Food is getting more expensive lately, but there's one type of food in particular – baby food – whose high cost is creating challenges for babies in need and the nonprofits that try to help.
It's a necessary item for many babies to get needed nutrition – baby food. Lately, though, the price of baby food has skyrocketed.
According to the U.S. Bureau of Labor Statistics, when comparing Nov. 2021 to Nov. 2022, the cost of baby food in particular is up sharply, rising nearly 11%. That is a higher rate than meat, poultry and eggs – which are up 8% - and higher than fresh fruits and vegetables, which rose 7%.
With their baby food donations down 37%, for the first time in the Greater D.C. Diaper Bank's history, it became necessary for it to hold a ‘Baby Food Drive.’
Posted at 11:25 AM, Nov 17, 2022
and last updated 2022-11-17 11:25:32-05

SILVE SPRING, Md. — Inside this warehouse, the shelves are packed full of anything a baby might need.

However, the most popular shelves may be the ones that are stocked with baby food.

"Baby food, as you know, is something that's essential for families,” said Rebecca Kolowe, director of operations at the Greater D.C. Diaper Bank.

The nonprofit organization helps other nonprofits in the region provide items to parents in need. Lately, it’s been tough for them to get baby food in the door.

"Our donations are down by a lot," Kolowe said. "So, all of a sudden, when it wasn't here, people started talking about the fact that they couldn't get it."

With their baby food donations down 37%, for the first time in the organization's history, it became necessary to hold a baby food drive.

"They're working-class families. A lot of them are working two and three jobs to make ends meet,” Kolowe said. “The cost of items is going up, and so, some people may find themselves in need where they didn't before."

Direction 1: By what percentage were the Greater D.C. Diaper Bank's baby food donations down, according to the article on rising baby food costs?
Direction 2: Extend the article on rising baby food costs, beginning after its final quote from Rebecca Kolowe.

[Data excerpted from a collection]
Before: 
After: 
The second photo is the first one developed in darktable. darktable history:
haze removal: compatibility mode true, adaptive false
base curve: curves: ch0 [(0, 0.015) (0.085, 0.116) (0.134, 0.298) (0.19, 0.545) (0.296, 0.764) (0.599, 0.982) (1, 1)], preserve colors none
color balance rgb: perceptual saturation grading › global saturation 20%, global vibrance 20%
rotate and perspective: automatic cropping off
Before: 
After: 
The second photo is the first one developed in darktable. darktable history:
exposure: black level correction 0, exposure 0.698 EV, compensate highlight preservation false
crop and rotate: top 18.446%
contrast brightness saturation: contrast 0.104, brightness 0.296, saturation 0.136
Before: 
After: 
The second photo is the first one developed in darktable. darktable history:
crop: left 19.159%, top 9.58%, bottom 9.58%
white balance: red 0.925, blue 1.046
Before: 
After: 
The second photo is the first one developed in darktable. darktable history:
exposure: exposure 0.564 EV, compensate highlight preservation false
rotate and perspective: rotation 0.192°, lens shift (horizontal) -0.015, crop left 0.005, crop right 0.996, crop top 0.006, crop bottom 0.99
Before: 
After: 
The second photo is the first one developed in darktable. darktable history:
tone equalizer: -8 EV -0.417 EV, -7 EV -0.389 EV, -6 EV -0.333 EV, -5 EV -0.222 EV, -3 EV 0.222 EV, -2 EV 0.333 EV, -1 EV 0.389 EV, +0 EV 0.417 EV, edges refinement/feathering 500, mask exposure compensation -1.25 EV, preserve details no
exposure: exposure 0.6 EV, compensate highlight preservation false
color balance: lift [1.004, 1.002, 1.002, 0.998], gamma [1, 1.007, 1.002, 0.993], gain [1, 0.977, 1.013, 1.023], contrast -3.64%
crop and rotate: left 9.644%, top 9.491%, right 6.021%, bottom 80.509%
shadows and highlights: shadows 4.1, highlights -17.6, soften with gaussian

Exercise answer 1: They were down 37%.

Exercise answer 2:
According to the U.S. Bureau of Labor Statistics, when comparing Nov. 2021 to Nov. 2022, the cost of baby food, in particular, is up sharply - rising nearly 11%. That is a higher rate than meat, poultry, and eggs – which are up 8% - and higher than fresh fruits and vegetables, which rose 7%.

"They've been requesting [baby food] a lot,” said Silvia Penate, with the Latin American Youth Center.

Penate said she sees the need first-hand among those the center helps.

"Prices have gone up,” she said. “So, we have been seeing also like a big increase in immigrant parents, young parents, coming in."

For Shaun Jackson, who helps manage what comes on and off the shelves at the diaper bank, it is one way to try and make a difference in babies' lives.

"As we receive donations, we put everything into inventory,” Jackson said. "It's hard for families to figure out whether they're going to purchase diapers, keep the electric on, keep the water on - whatever. This helps give some of that relief."

It is relief that is appreciated by Jennifer Flores, who says the Latin American Youth Center is trying to do its part as well.

"It feels very rewarding to know that we're able to help our families during such difficult times in today's economy," she said.